By applying pipeline to prevent information leakage.

In [None]:
# without information leakage
select = SelectPercentile(score_func=f_classif, percentile=5)


model_pipeline = Pipeline([
    ('selection', select),
    ('estimator', LogisticRegression())
])

cross_val_score(
    model_pipeline,                 # model used
    X_selected,                     # feature
    y,                              # target
    cv=5,                           # Cross validation                                                       # cross validasi
    scoring='accuracy'              # metric
)


array([0.55, 0.6 , 0.65, 0.55, 0.5 ])

This result is reasonable for completely random data.

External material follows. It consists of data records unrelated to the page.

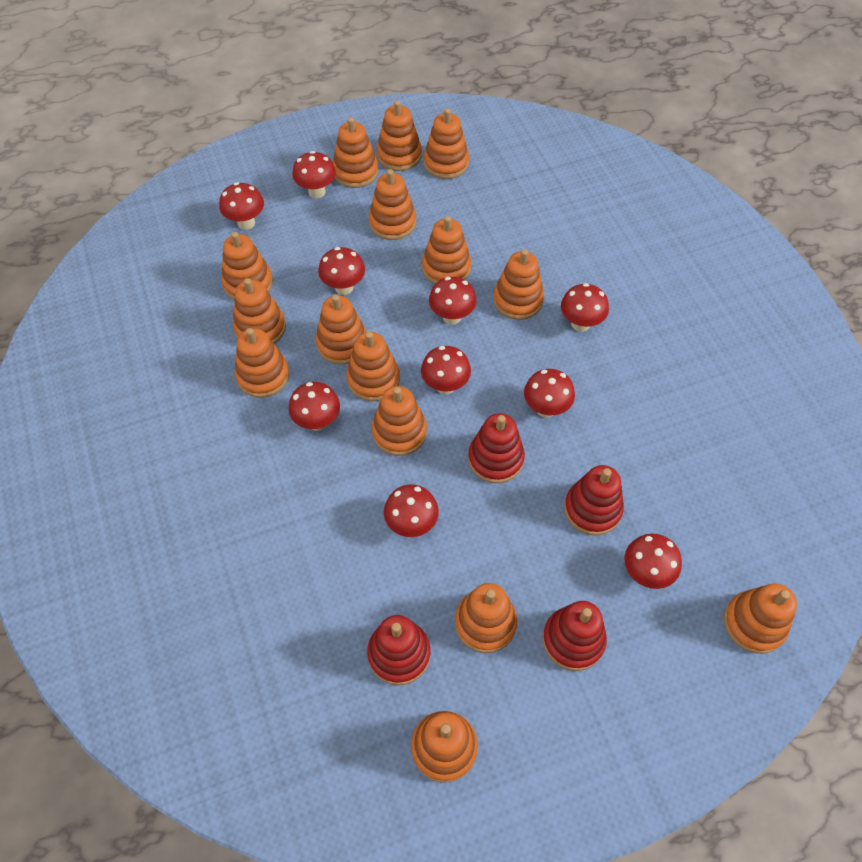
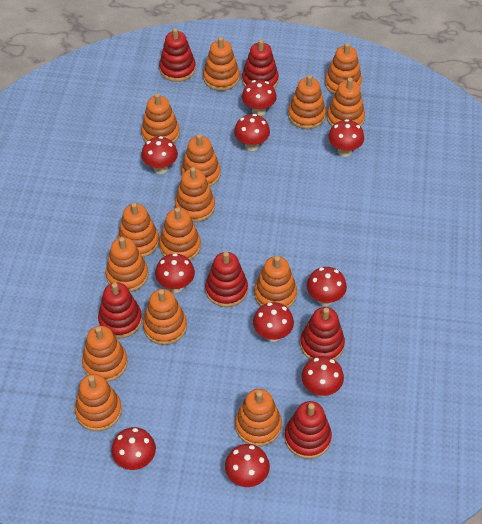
red stacking toy: [367,615,431,685] [468,413,525,483] [543,601,607,671] [564,465,624,535] = 4 -> [98,282,142,338] [159,28,196,82] [205,252,248,307] [242,39,279,88] [285,401,332,459] [300,307,345,360] = 6

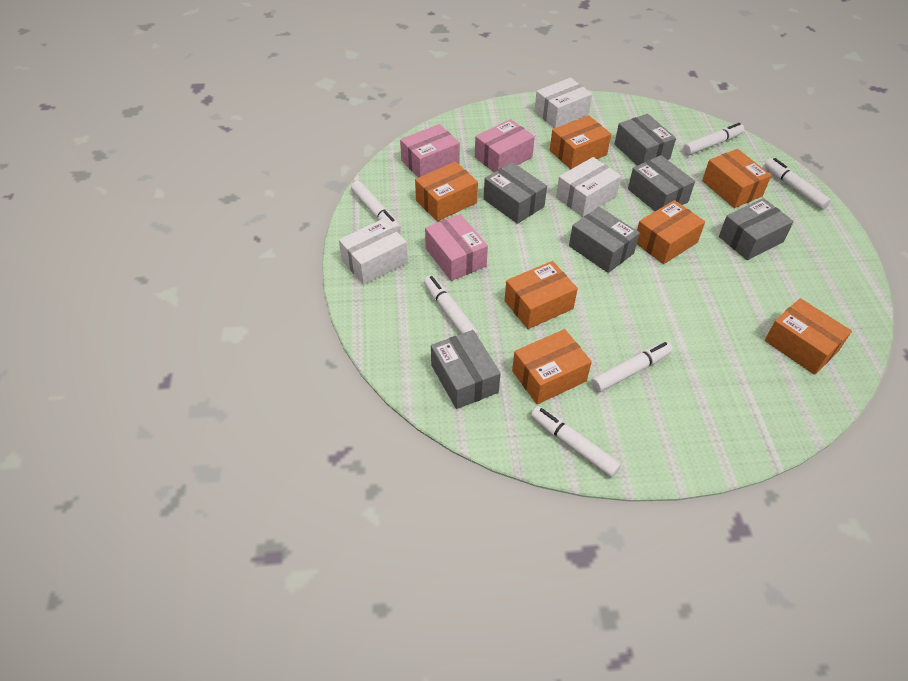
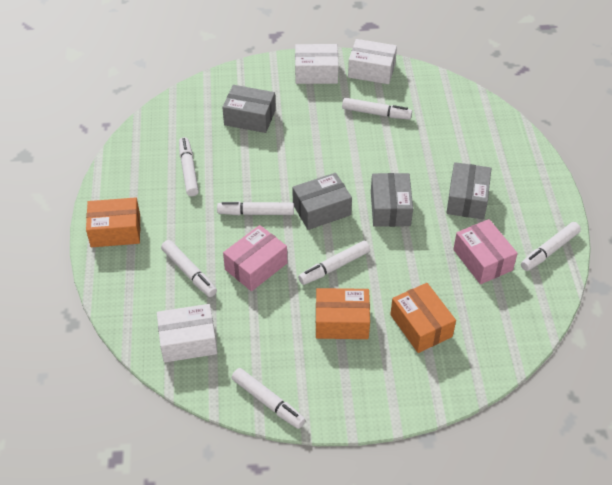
grey box: [431,330,501,409] [484,162,547,224] [569,207,640,273] [614,114,676,166] [628,155,695,211] [719,198,794,260] = 6 -> [222,85,276,133] [292,173,352,230] [371,173,413,227] [447,162,491,219] = 4
orange box: [415,162,478,221] [504,261,578,329] [512,329,592,404] [550,115,611,169] [637,200,705,264] [702,149,771,208] [765,298,852,375] = 7 -> [86,198,140,247] [316,288,370,339] [390,283,456,353] = 3
pink box: [400,124,460,178] [425,214,488,281] [475,119,535,172] = 3 -> [223,225,287,291] [453,219,518,284] = 2
white marker: [351,181,401,233] [424,275,479,336] [531,406,621,477] [591,341,673,392] [683,123,744,155] [764,158,831,210] = 6 -> [161,240,217,297] [179,137,199,196] [217,201,294,216] [232,368,305,429] [298,241,370,285] [342,98,412,120] [521,222,581,271] = 7

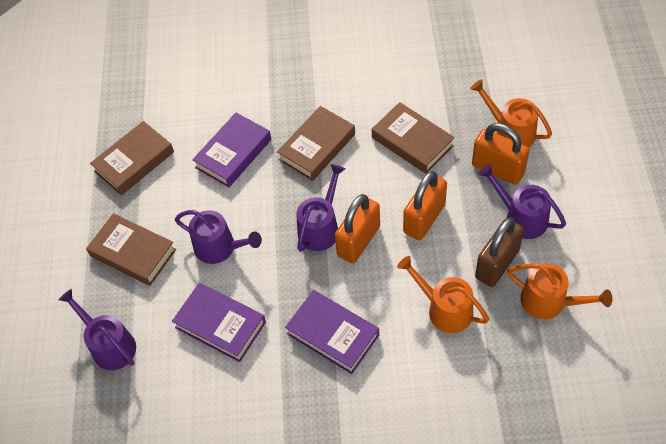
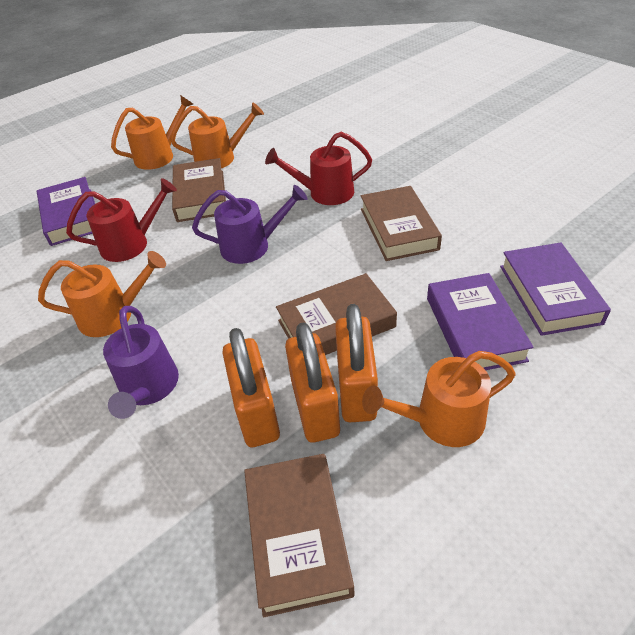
brown padlock: [475,217,524,287] = 1 -> none = 0
orange watering can: [397,256,489,333] [470,79,552,148] [507,263,612,319] = 3 -> [38,251,166,337] [111,95,193,170] [170,102,264,168] [362,351,516,447] = 4
purple watering can: [58,289,136,370] [175,210,262,264] [296,164,345,252] [479,164,566,239] = 4 -> [103,306,179,419] [192,185,307,264] = 2
red watering can: none = 0 -> [66,178,177,262] [265,132,372,205] = 2

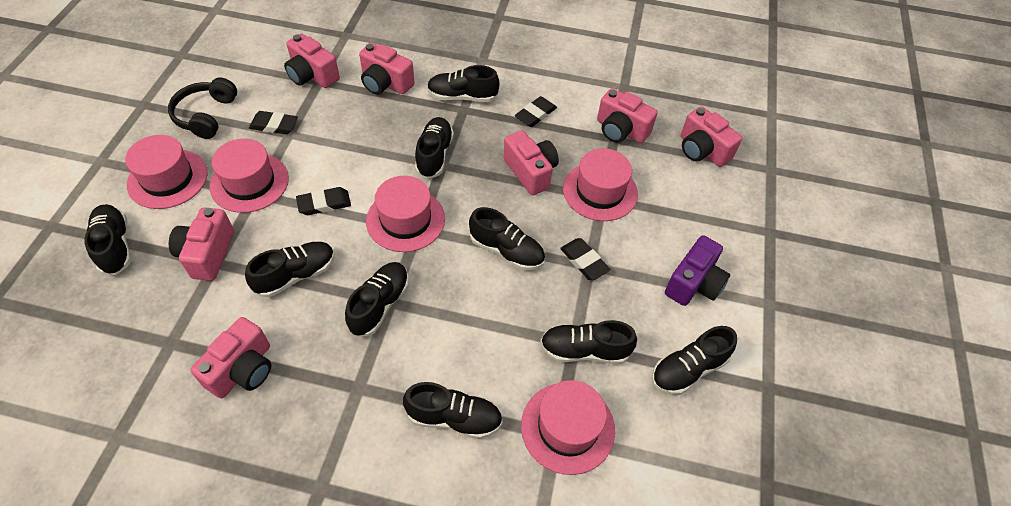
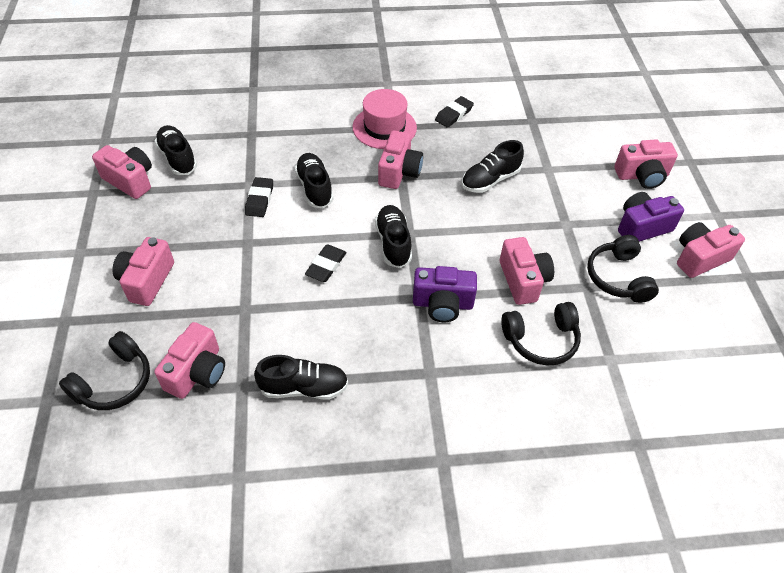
black eraser: [249,111,298,134] [296,187,351,215] [515,96,557,127] [560,238,610,280] = 4 -> [245,177,273,217] [305,245,347,282] [435,96,474,128] = 3
black headphones: [168,77,237,139] = 1 -> [59,331,150,410] [501,302,581,365] [587,235,659,303] = 3
black shoe: [84,204,131,275] [245,242,335,297] [345,262,409,337] [403,382,503,439] [415,117,454,179] [427,65,499,102] [469,207,545,270] [540,320,637,364] [652,326,737,395] = 9 -> [155,125,197,175] [254,355,348,400] [295,153,333,208] [375,205,412,268] [462,140,524,193] = 5
pink hat: [125,135,207,209] [210,139,289,213] [366,176,445,252] [521,380,615,475] [563,148,638,221] = 5 -> [353,89,417,149] = 1
purple camera: [665,235,730,306] = 1 -> [413,266,477,322] [618,192,684,242] = 2

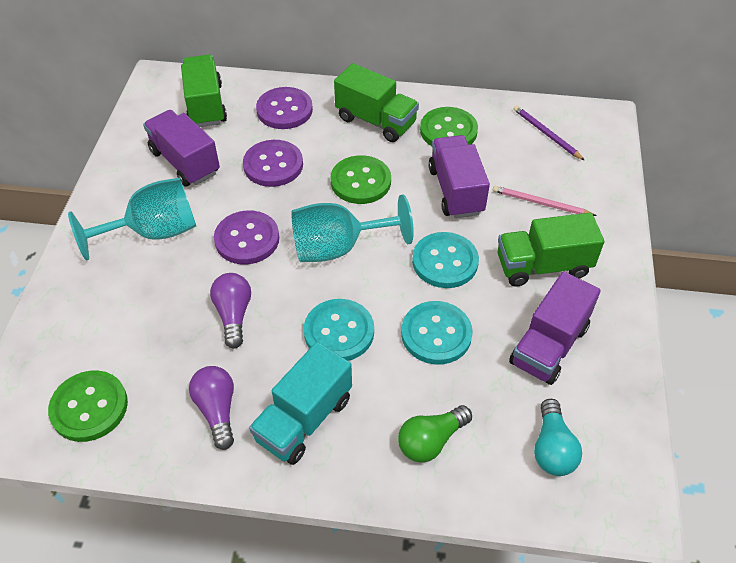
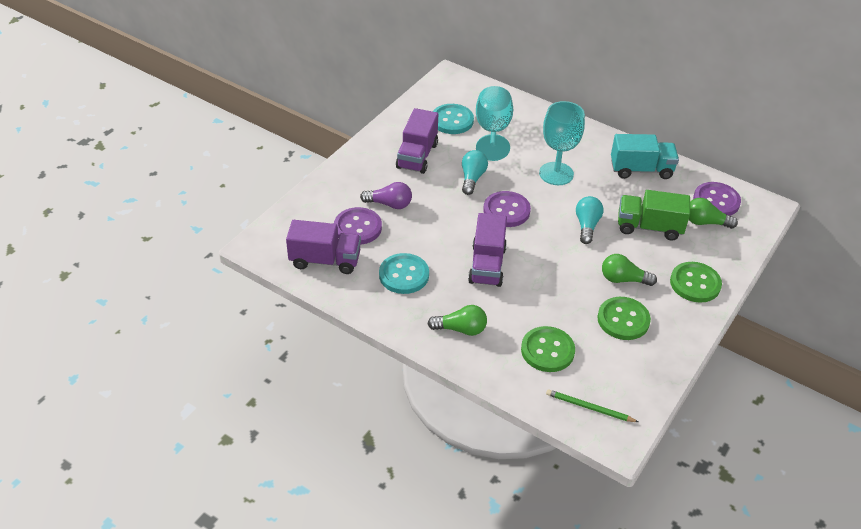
green light bulb: [398,405,472,463] = 1 -> [427,305,487,336] [602,254,657,286] [689,198,738,229] = 3
green pencil: none = 0 -> [546,389,638,422] = 1
green truck: [181,55,227,127] [334,63,419,142] [498,213,604,287] = 3 -> [618,190,690,241] = 1
pink pencil: [493,186,597,216] = 1 -> none = 0
purple light bulb: [189,366,234,450] [210,273,251,349] = 2 -> [360,182,412,209] = 1
purple pencil: [513,105,585,161] = 1 -> none = 0
turquoise button: [304,299,374,361] [401,301,473,364] [412,232,479,288] = 3 -> [379,253,429,294] [433,104,474,134] = 2
turquoise light bulb: [534,399,582,476] = 1 -> [462,150,488,195] [576,196,604,244] = 2

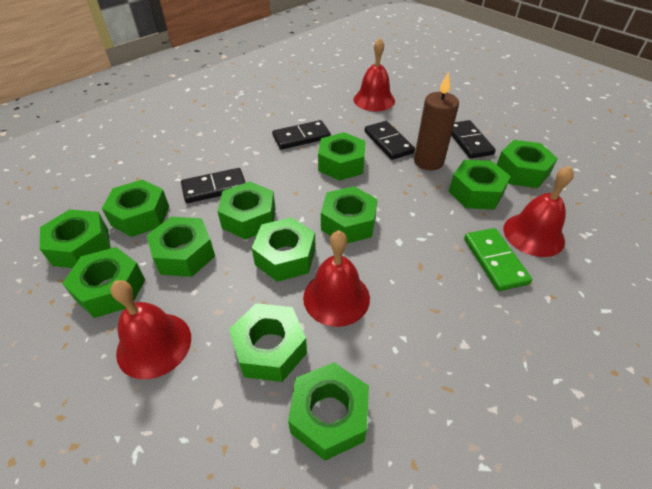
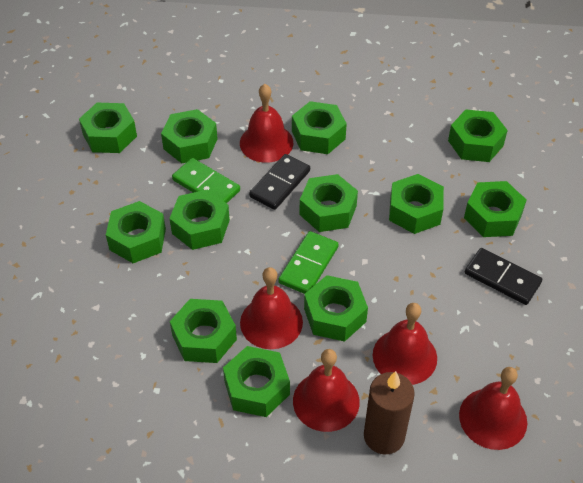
black domino: [181,168,246,203] [272,120,331,150] [365,121,415,160] [451,120,496,159] = 4 -> [249,154,310,210] [465,248,542,305] = 2
green domino: [464,228,532,291] = 1 -> [172,158,240,203] [278,231,339,294] = 2
red bell: [111,280,191,379] [303,230,370,327] [353,38,395,111] [504,166,574,257] = 4 -> [240,84,293,163] [240,267,303,349] [293,349,360,432] [373,303,437,385] [459,367,527,450] = 5

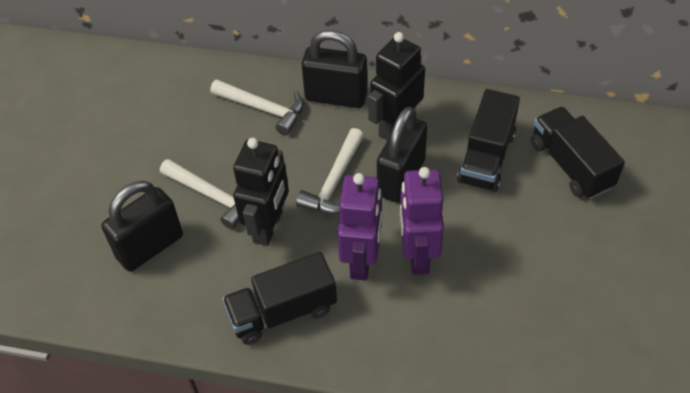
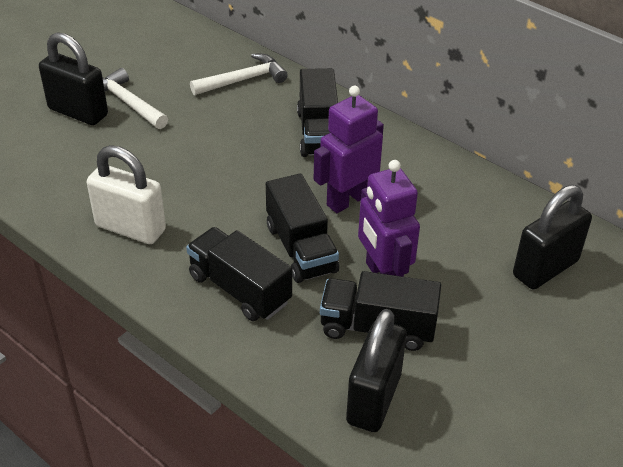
black robot: [233,138,289,246] [368,32,425,141] = 2 -> none = 0
black truck: [222,252,337,345] [457,89,520,192] [531,107,625,199] = 3 -> [186,227,292,321] [266,173,339,283] [297,68,338,157] [320,271,441,351] = 4
white hammer: [160,159,239,229] [210,79,304,136] [296,128,364,214] = 3 -> [102,68,168,129] [190,53,288,95] = 2
white padlock: none = 0 -> [87,145,166,244] = 1

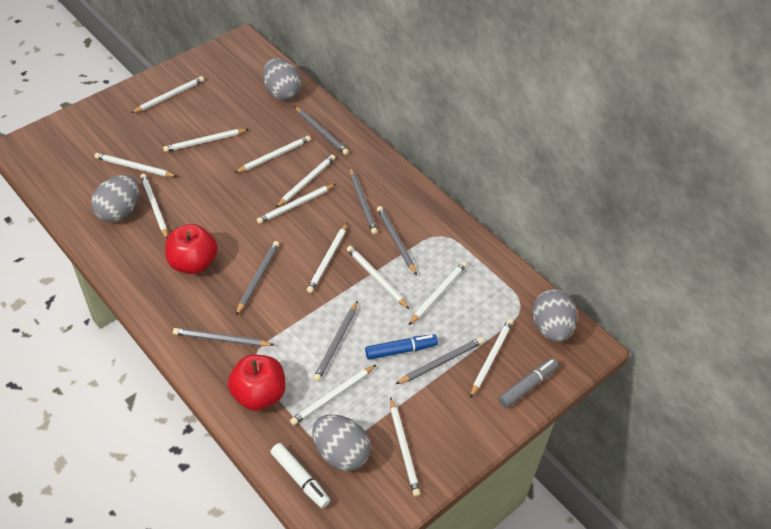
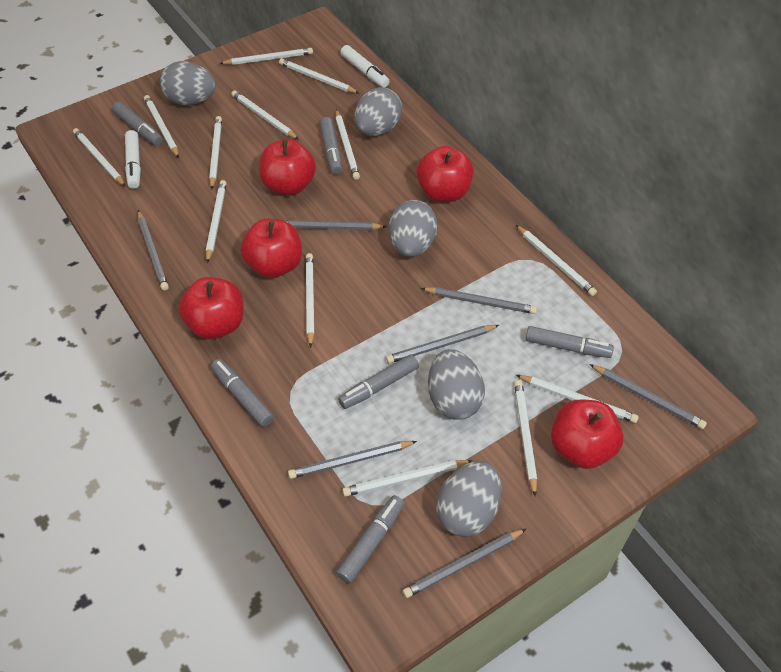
blue marker: [365,334,438,360] = 1 -> none = 0
grey egg: [91,175,139,222] [263,58,301,100] [312,414,371,471] [532,289,577,342] = 4 -> [160,61,216,105] [354,87,402,136] [389,200,438,257] [428,349,485,420] [436,461,502,537] = 5
grey marker: [499,358,558,408] = 1 -> [112,102,163,146] [211,359,274,427] [320,117,342,174] [336,495,405,584] [338,354,419,409] [525,326,614,358] = 6
red apple: [165,224,218,274] [228,354,286,411] = 2 -> [179,277,244,339] [241,219,302,278] [259,139,316,195] [416,146,474,202] [551,399,623,469] = 5
white marker: [270,443,331,508] = 1 -> [125,130,141,189] [340,45,390,87] = 2

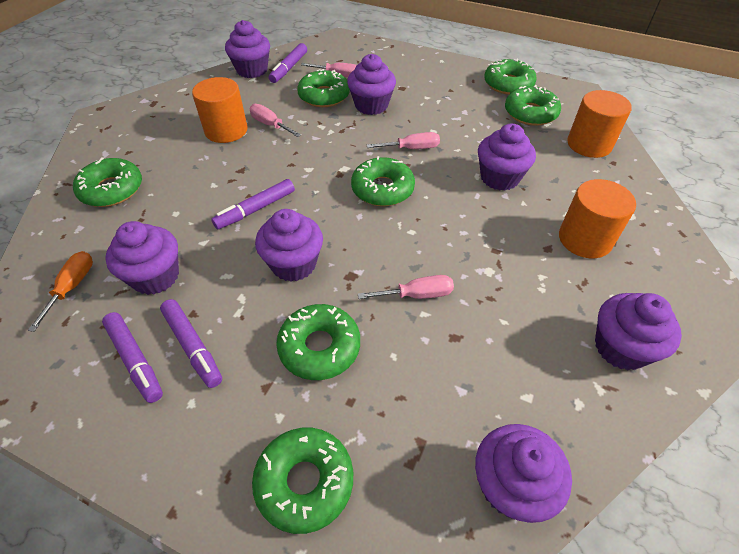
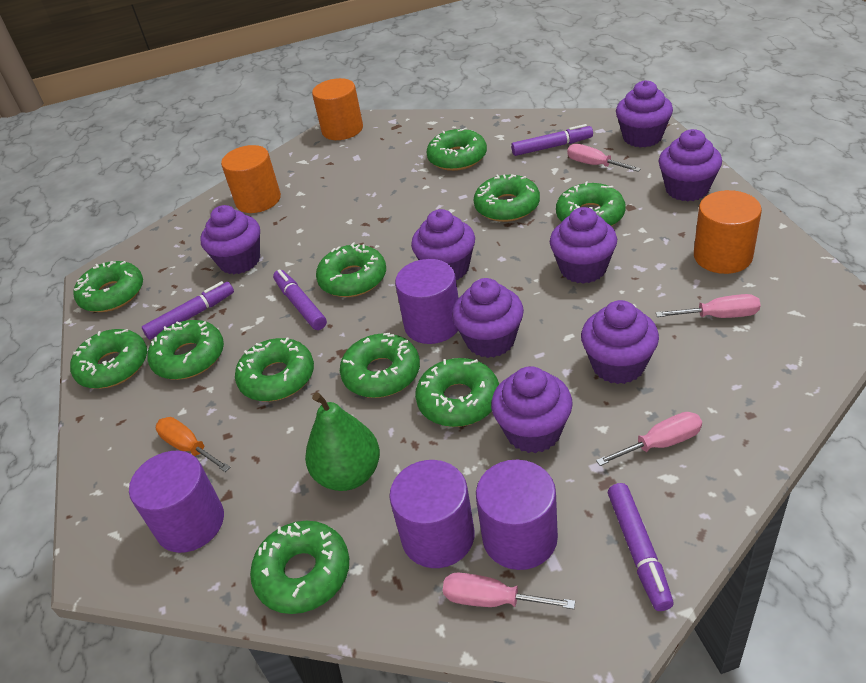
green donut: [73,157,142,207] [252,428,353,534] [276,304,360,380] [297,69,350,107] [351,156,415,206] [484,59,537,95] [505,85,561,126] = 7 -> [70,329,147,389] [73,261,143,312] [147,320,224,380] [235,338,314,402] [250,521,349,614] [316,242,386,297] [340,333,420,398] [415,358,499,427] [426,127,487,171] [474,174,540,222] [556,181,626,226] = 11
green pear: none = 0 -> [305,392,380,491] = 1
purple cupcake: [105,221,179,295] [225,20,270,78] [255,209,323,282] [347,54,396,115] [475,424,572,523] [478,124,536,191] [595,293,682,370] = 7 -> [200,205,260,274] [411,209,475,280] [452,278,524,358] [491,366,573,453] [550,207,617,284] [581,300,659,384] [616,80,673,148] [658,129,722,201] = 8
purple cylinder: none = 0 -> [129,451,224,553] [389,460,475,568] [395,259,458,344] [476,460,558,570] = 4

Because the feature selection process in only performed on the training dataset, not the entire data.

**How to Build a Pipeline to prevent data leakage?**

The example below is how to create a complex Pipeline with a ColumnTransformer and a classifier, DecisionTreeClassifier, and then apply it to GridSearch, and display its visual representation.

In [None]:
# import required library

from sklearn.compose import ColumnTransformer
from sklearn.impute import SimpleImputer, KNNImputer
from sklearn.model_selection import GridSearchCV
from sklearn.tree import DecisionTreeClassifier
from sklearn.pipeline import Pipeline
from sklearn.preprocessing import OneHotEncoder, StandardScaler, MinMaxScaler

# building pipeline for numerical variable
# every numeric variable will pass through the Pipeline
numerical_pipeline = Pipeline([
    ('mean_imp',SimpleImputer(strategy='mean')),
    ('scaler',StandardScaler())
])


# building pipeline for categorical variable
categorical_pipline = Pipeline([
    ('constant_imp', SimpleImputer(strategy='constant', fill_value='unk')),
    ('oneHot',OneHotEncoder())
])


# compile multiple pipeline with ColumnTransformer into 'propecessor'
prepocessor = ColumnTransformer([
    ('categorical',categorical_pipline,['state','gender']),
    ('numerical',numerical_pipeline,['age','income'])
    ])

# integrating preprocessing and algorithm into 'model_pipeline'

model_pipeline = Pipeline([
    ('prepocessor', prepocessor),
    ('classifier', DecisionTreeClassifier())
])

# hyperparameter tuning

# setting model parameter
param_grid = {# hyperparameter possesed by classifier
    'classifier__max_features' : ['auto', 'sqrt','log2'],
    'classifier__max_depth' : [4,5,6,7,8],
    'classifier__criterion' : ['gini','entropy']
}

# Integrating preprocessing, model, model parameter, crossvalidation and metrics through pipeline
tuned_model = GridSearchCV(
    model_pipeline,
    param_grid=param_grid,
    cv = 5,
    scoring='accuracy',
    n_jobs=-1
)


tuned_model

The code above contains three main parts:

**1. Preprocessing**– handling missing values, scaling numbers, and encoding categories.

**2. Modeling** – training a decision tree classifier.

**3. Hyperparameter** Tuning – using GridSearchCV to find the best decision tree settings.

All part is wrapped into a single pipeline, so data flows smoothly from raw input → preprocessing → model training → evaluation.



More detailed explanation of step by step process can be seen below

**Preprocessing for Numerical Data**

* Missing values are filled with the mean.

* Features are standardized using StandardScaler.

**Preprocessing for Categorical Data**

* Missing values are filled with a constant "unk".

* Features are converted into binary columns with OneHotEncoder.

**ColumnTransformer**

* Assigns the right preprocessing pipeline to the right columns:

  * ['state', 'gender'] → categorical pipeline.

  * ['age', 'income'] → numerical pipeline.

**Pipeline Integration**

* Combines preprocessing and the DecisionTreeClassifier into one end-to-end pipeline.

* Ensures that data transformation and model training happen together, avoiding data leakage.

**Hyperparameter Grid**

* Defines what Decision Tree parameters should be tested:

  max_features, max_depth, and criterion.

**GridSearchCV**

* Runs cross-validation to test all parameter combinations.

* Chooses the best-performing model based on accuracy.

* Uses parallel processing (n_jobs=-1) for efficiency.